■ WHAT NEEDS TO BE DONE: Beginning with the line that holds "Any Loan element", set down each line of the data below through the very last, exactly as given, and nothing beyond that.

■ SUPPLIED INFORMATION:
****************

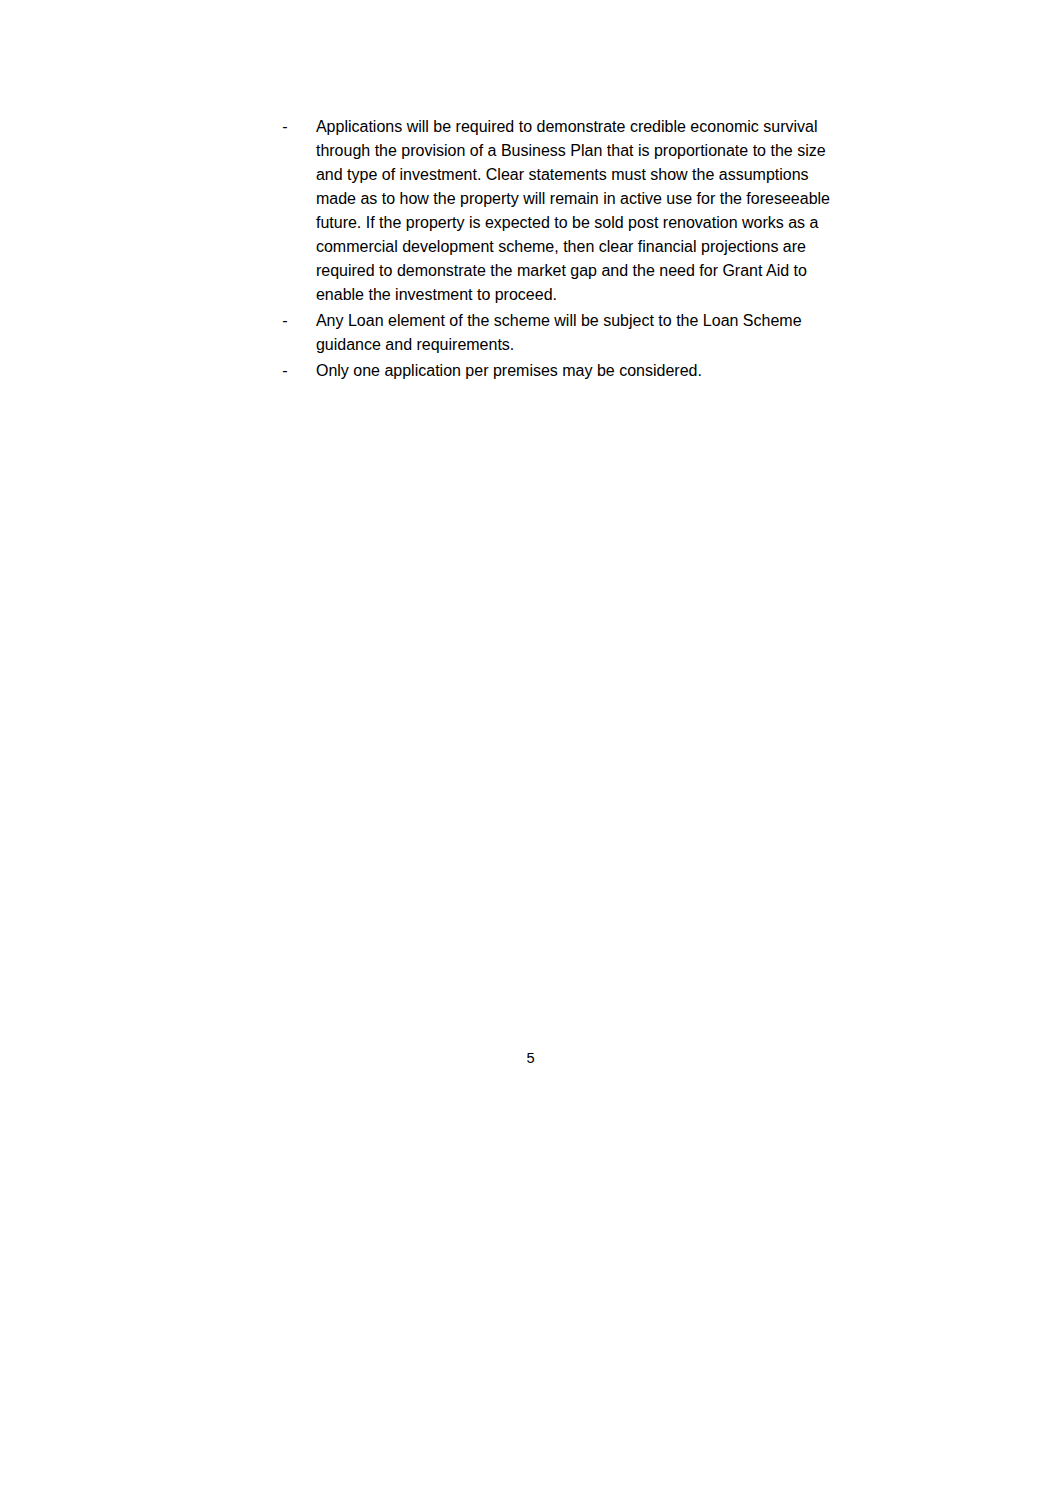Applications will be required to demonstrate credible economic survival through the provision of a Business Plan that is proportionate to the size and type of investment. Clear statements must show the assumptions made as to how the property will remain in active use for the foreseeable future. If the property is expected to be sold post renovation works as a commercial development scheme, then clear financial projections are required to demonstrate the market gap and the need for Grant Aid to enable the investment to proceed.
Any Loan element of the scheme will be subject to the Loan Scheme guidance and requirements.
Only one application per premises may be considered.
5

****************

■ OUTPUT:
Any Loan element of the scheme will be subject to the Loan Scheme guidance and requirements.
Only one application per premises may be considered.
5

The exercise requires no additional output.